> Tasks
(1) Answer these questions from the sermon, one per line:
(a) What does the Aramaic word that our Lord speaks to the deaf and dumb man mean?
(b) Who points out at Matins that our Lord speaks of "casting out devils by the finger of God"?
(c) Which three Sacraments does the sermon call necessary for all who wish to enjoy eternal life?
(2) Extract word for word the passage of the sermon starting with "For this cause" and going on through "of the Sick.".

--- Document section Enclosed Below ---

Regína sacratíssimi Rosárii, ora pro nobis!

Ave Maria!
IHS

Eleventh Sunday after Pentecost—9 August AD 2015

Ordinary of the Mass
Mass Text - Latin
Mass Text - English

“I make known unto you the gospel which I preached to you … by which also you are saved:
if you hold fast after what manner I preached unto you.”[1]

    The theologians tell us that God works His miracles through an act of the will—whatever He wants comes into existence, or changes in accordance with His desires.  But today we see our Lord heal a man who is both deaf and dumb through physical means.  He doesn’t just wish the man cured, he makes a rather curious series of gestures:  he puts His fingers into the man’s ears, spits, touches his tongue, and speaks an Aramaic word meaning “Be opened.”[2]  He does a similar thing in Saint John’s Gospel, making clay from the ground and His spittle, to anoint and cure a blind man.[3]  At Matins this morning, Pope Gregory the Great points out that our Lord speaks on one instance of “casting out devils by the finger of God,” while on another occasion He speaks of “casting out devils by the Spirit of God.” [4]  Pope Gregory’s point is that these physical signs are one with the Spirit of God, which is to say that these outward signs indicate God’s miracle working will.

    It would be well to keep this principle in mind, particularly if you are ever asked by a non-Catholic about why the Church insists on ritual in Her Mass and Sacraments.  The answer is that we are just doing what our Lord did—we are using outward signs that He instituted to give grace through the power of His will.

    All of these outward signs are mentioned (at least implicitly) in the New Testament:

Make disciples of all nations, baptizing them in the name of the Father and of the Son, and of the Holy Ghost.[5]

They laid their hands upon them, and they received the Holy Ghost.[6]

Jesus took bread, and blessed, and broke: and gave to his disciples, and said: Take ye, and eat. This is my body[7]

Whose sins you forgive, they are forgiven them.[8]

Is any man sick among you? Let him bring in the priests of the church, and let them pray over him, anointing him with oil….[9]

That thou shouldest set in order the things that are wanting, and shouldest ordain priests in every city, as I also appointed thee:[10]   Impose not hands lightly upon any man,[11]

For this cause shall a man leave father and mother, and shall cleave to his wife, and they two shall be in one flesh.[12]

    None of this is magic.  None of this is, to use that terrible word coined by the Protestants to mock the Blessed Sacrament—none of this is “hocus pocus.”  The Sacraments were instituted by Jesus Christ for the salvation of men and women—to deny their usefulness is to deny Christ.  To be sure, not everyone will marry, and even fewer will be ordained to the priesthood.  Baptism, Holy Communion, and Sacramental Confession are necessary for all who wish to enjoy eternal life, except, perhaps, those who die in infancy—and even these should be baptized if at all possible.   And there are great benefits to be gained from Confirmation and from the Unction of the Sick.

    Again, none of this is magic.  God’s will and God’s power are not visible, so our Lord has his priests employ these outward signs to show that God’s will is operative in the sanctification of men and women.

--- End of Enclosed Document section ---
--- Material supplied Enclosed Below ---

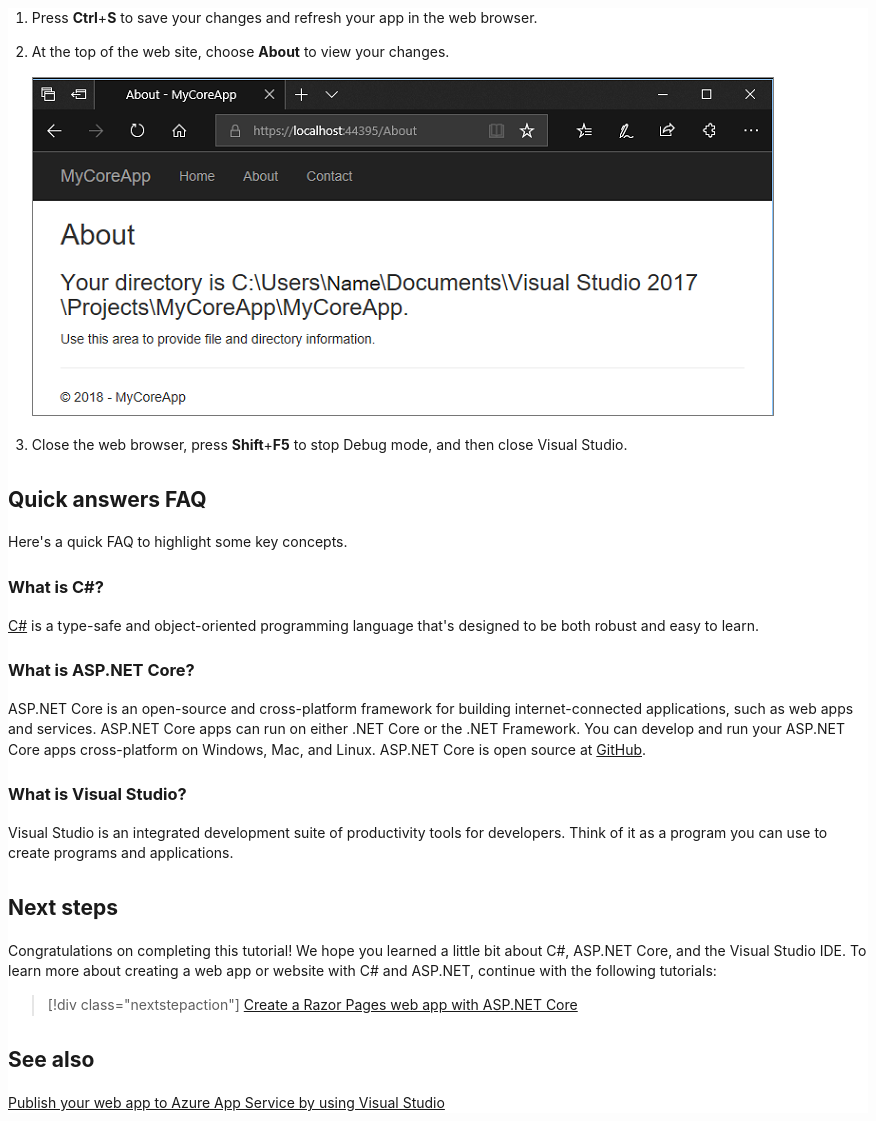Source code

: 1. Press **Ctrl**+**S** to save your changes and refresh your app in the web browser.

1. At the top of the web site, choose **About** to view your changes.

   ![View the updated About page that includes the changes you made](media/csharp-aspnet-razor-browser-page-about-changed.png)

1. Close the web browser, press **Shift**+**F5** to stop Debug mode, and then close Visual Studio.

## Quick answers FAQ

Here's a quick FAQ to highlight some key concepts.

### What is C#?

[C#](/dotnet/csharp/getting-started/introduction-to-the-csharp-language-and-the-net-framework) is a type-safe and object-oriented programming language that's designed to be both robust and easy to learn.

### What is ASP.NET Core?

ASP.NET Core is an open-source and cross-platform framework for building internet-connected applications, such as web apps and services. ASP.NET Core apps can run on either .NET Core or the .NET Framework. You can develop and run your ASP.NET Core apps cross-platform on Windows, Mac, and Linux. ASP.NET Core is open source at [GitHub](https://github.com/aspnet/home).

### What is Visual Studio?

Visual Studio is an integrated development suite of productivity tools for developers. Think of it as a program you can use to create programs and applications.

## Next steps

Congratulations on completing this tutorial! We hope you learned a little bit about C#, ASP.NET Core, and the Visual Studio IDE. To learn more about creating a web app or website with C# and ASP.NET, continue with the following tutorials:

> [!div class="nextstepaction"]
> [Create a Razor Pages web app with ASP.NET Core](/aspnet/core/tutorials/razor-pages/?view=aspnetcore-2.1)

## See also

[Publish your web app to Azure App Service by using Visual Studio](../../deployment/quickstart-deploy-to-azure.md)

--- End of Enclosed Material supplied ---

> Numbered responses
(1)
(a) "Be opened."
(b) Pope Gregory the Great.
(c) Baptism, Holy Communion, and Sacramental Confession.

(2)
For this cause shall a man leave father and mother, and shall cleave to his wife, and they two shall be in one flesh.[12]

    None of this is magic.  None of this is, to use that terrible word coined by the Protestants to mock the Blessed Sacrament—none of this is “hocus pocus.”  The Sacraments were instituted by Jesus Christ for the salvation of men and women—to deny their usefulness is to deny Christ.  To be sure, not everyone will marry, and even fewer will be ordained to the priesthood.  Baptism, Holy Communion, and Sacramental Confession are necessary for all who wish to enjoy eternal life, except, perhaps, those who die in infancy—and even these should be baptized if at all possible.   And there are great benefits to be gained from Confirmation and from the Unction of the Sick.